Ruegger also describes the episode as "very bizarre half-hour story that feels more like three shorts", which suggests to me that each act had a different writer. I suspect that Bressack and/or Howell had something to do with the middle act where Buster releases the other pets from their cages, as similar scenes occur in "Sawdust and Toonsil" and "Hare-Raising Night", which they also wrote.

Apparently the third act was heavily re-written by Eddie Fitzgerald. I don't know whether the entire "Planet of the Bunnies" sequence was his idea, or whether he just expanded it and took it in his own direction, but it is a brilliant virtual non-sequitur. You might expect something like this to be the main part of an episode, but here it's just a bit on the end, which comes pretty much out nowhere.

It contains a lot of references to Bob Clampett's cartoons from the Golden Age of Warner Bros.


The giant pair of lips is from "Tin Pan Alley Cats" where jazz music sends a Fats Waller cat "outta this world" and into a WW2-era version of Wackyland. I don't believe they are announcing a science-fiction double-feature.


The scene where Buster and three other characters, disguised as Buster clones, all hide in Elmyra's bed and scare her seems to come from "Kitty Kornered" where Porky's cats disguise as Martians.

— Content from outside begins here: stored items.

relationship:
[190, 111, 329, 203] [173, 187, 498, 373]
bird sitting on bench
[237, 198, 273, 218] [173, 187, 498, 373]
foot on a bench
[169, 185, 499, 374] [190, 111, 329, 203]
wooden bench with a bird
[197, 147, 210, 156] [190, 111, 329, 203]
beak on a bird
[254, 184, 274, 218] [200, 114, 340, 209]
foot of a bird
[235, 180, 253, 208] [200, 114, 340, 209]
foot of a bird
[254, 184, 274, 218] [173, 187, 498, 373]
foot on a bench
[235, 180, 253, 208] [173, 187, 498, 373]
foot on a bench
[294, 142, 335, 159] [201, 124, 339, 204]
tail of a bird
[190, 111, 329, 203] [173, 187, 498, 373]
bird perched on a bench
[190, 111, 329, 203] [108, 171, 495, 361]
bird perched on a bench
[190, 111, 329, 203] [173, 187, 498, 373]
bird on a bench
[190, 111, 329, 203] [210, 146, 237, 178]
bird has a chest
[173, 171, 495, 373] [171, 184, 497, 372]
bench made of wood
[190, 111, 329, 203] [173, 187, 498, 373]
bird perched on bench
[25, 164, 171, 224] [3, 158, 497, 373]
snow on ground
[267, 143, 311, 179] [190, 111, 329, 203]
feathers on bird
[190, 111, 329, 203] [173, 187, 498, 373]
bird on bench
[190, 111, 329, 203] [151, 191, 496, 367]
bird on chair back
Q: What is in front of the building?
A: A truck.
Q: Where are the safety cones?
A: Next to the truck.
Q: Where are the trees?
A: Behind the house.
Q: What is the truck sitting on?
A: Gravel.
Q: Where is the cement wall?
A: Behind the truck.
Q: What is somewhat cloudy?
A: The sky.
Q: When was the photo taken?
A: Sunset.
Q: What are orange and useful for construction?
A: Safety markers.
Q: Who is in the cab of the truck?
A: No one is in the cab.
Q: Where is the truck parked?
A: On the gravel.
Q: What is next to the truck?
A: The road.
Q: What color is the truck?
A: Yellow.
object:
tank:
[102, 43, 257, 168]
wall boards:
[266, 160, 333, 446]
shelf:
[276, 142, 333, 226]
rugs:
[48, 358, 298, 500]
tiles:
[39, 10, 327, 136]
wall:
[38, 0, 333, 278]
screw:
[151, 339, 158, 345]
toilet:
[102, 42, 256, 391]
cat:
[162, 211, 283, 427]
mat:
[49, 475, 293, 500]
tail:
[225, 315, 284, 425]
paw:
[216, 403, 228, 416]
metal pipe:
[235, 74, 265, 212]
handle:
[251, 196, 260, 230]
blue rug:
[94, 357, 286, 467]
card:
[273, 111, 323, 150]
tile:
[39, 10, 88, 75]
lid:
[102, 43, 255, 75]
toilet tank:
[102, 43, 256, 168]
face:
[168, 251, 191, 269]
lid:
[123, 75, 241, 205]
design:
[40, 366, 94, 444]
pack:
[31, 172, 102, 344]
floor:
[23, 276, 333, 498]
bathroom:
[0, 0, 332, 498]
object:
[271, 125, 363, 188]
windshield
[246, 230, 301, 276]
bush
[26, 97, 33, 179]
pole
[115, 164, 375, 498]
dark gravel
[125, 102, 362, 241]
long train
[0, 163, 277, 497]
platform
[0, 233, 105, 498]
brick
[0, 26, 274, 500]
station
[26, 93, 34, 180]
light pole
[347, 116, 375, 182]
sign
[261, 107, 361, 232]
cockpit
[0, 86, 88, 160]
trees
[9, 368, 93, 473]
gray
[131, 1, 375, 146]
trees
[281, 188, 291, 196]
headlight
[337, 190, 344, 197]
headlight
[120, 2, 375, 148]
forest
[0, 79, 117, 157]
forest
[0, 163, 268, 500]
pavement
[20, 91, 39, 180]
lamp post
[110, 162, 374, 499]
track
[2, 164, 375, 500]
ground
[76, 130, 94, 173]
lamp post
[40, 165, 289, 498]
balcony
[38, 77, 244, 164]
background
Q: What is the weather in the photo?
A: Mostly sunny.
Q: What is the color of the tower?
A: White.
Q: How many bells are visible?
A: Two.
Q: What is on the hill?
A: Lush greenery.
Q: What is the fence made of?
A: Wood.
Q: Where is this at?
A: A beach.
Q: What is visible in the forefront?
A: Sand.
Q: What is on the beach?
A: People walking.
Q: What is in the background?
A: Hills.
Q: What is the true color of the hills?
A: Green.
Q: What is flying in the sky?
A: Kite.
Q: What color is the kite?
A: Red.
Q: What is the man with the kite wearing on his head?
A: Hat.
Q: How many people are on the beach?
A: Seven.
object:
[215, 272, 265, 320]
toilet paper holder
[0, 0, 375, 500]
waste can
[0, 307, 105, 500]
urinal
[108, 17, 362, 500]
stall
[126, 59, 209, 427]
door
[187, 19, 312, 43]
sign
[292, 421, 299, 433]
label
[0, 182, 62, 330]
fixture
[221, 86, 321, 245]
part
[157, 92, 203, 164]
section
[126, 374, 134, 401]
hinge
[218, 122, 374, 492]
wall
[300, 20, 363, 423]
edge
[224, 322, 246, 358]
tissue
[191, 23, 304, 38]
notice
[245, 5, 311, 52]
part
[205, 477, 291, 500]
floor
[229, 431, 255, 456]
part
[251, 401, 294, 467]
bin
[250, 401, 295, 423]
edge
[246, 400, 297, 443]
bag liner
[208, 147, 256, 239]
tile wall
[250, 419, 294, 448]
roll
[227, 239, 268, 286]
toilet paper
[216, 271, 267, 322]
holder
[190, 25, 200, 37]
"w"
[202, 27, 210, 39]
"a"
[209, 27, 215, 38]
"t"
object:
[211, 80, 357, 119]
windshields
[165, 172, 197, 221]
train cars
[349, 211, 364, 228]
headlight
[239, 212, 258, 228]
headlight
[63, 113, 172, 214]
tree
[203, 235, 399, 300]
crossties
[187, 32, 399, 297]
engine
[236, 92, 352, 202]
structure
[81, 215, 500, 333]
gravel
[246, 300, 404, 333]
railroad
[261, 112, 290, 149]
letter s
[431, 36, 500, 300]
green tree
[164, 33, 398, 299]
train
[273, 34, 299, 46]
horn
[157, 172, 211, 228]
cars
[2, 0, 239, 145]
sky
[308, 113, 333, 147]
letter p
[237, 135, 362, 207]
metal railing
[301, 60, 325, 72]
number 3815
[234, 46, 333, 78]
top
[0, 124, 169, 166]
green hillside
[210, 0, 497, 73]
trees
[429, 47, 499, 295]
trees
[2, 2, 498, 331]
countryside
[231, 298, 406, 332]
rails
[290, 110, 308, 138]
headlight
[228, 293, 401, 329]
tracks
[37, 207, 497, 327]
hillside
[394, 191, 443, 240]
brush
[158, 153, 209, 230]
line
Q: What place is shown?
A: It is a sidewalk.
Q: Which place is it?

Also, the little dance all the Busters do at the end of the scene was apparently inspired by the end of "Porky in Wackyland" where Porky discovers there are actually several Dodo birds and the one he has caught is not the last after all. And it contains a Clampett catchphrase "Now, we wouldn't say that!" That's three Clampett references in one short scene! It also inspired Glen Kennedy to create the Kennedy Buster Dance, something that would appear a lot in the episodes his studio animated.




Glen Kennedy, the animation supervisor of his studio, animated about two-thirds of this episode, (far more than usual) including the entire third act. His style is pretty easy to spot once you know what it is, but it really looks much more expressive in motion than these frame-grabs can show. One technique which I think is unique to his animation is when characters point up into the sky for no apparent reason.


Additionally, there are a few scenes which he doesn't appear to have animated, but which nonetheless contain some of his poses, such as a character running off-screen by stretching out of the frame and leaving his or her head behind.


The gag credit no doubt refers to the omnipresence of Glen's animation.


One short sequence, in which Buster dresses as a doctor, was by Jon McClenahan, when he was the only animator at his studio, StarToons, and was taking work from other studios. By his own admission he had not quite got a handle on the characters. He would go on to do great things in the rest of the series.


There are a few more scenes here and there which might be examples of his work before it grew into what it became. The shot above is from one such scene: it comes right after the "doctor" bit and seems to have been inspired by some of Chuck Jones' 1960s work.

You can understand why this episode was delayed instead of being the series premiere. Some of the character roles are pretty strange: Elmyra is treated as some sort of arch-nemesis, Babs is a presenter with nothing to do until the third act and who spends most of the time in her "Tinkerbunny" outfit. Plucky and Hamton make cameos outside the action (they show up out of nowhere during the "death scene", and only Buster seems to be aware of their existence). And Buster and Babs' accomplices for their plot against Elmyra are a strange mix of Furrball, Fifi and Tyrone Turtle!


Also, Charlie Adler hasn't quite got the hang of his Buster voice, especially during his death act. Acme Acres is vaguely defined as a "land of magic and enchantment".

The actual first episode to air, "The Looney Beginning" (an "origin story" which was the 48th episode to be produced), has more to recommend it as an introduction to the series, with Babs and Buster as the main characters, Montana Max as the villain, and the creation of Acme Looniversity. But I do kind of like the strange quirkiness of "Hare Today" - a look at how the series *might* have turned out.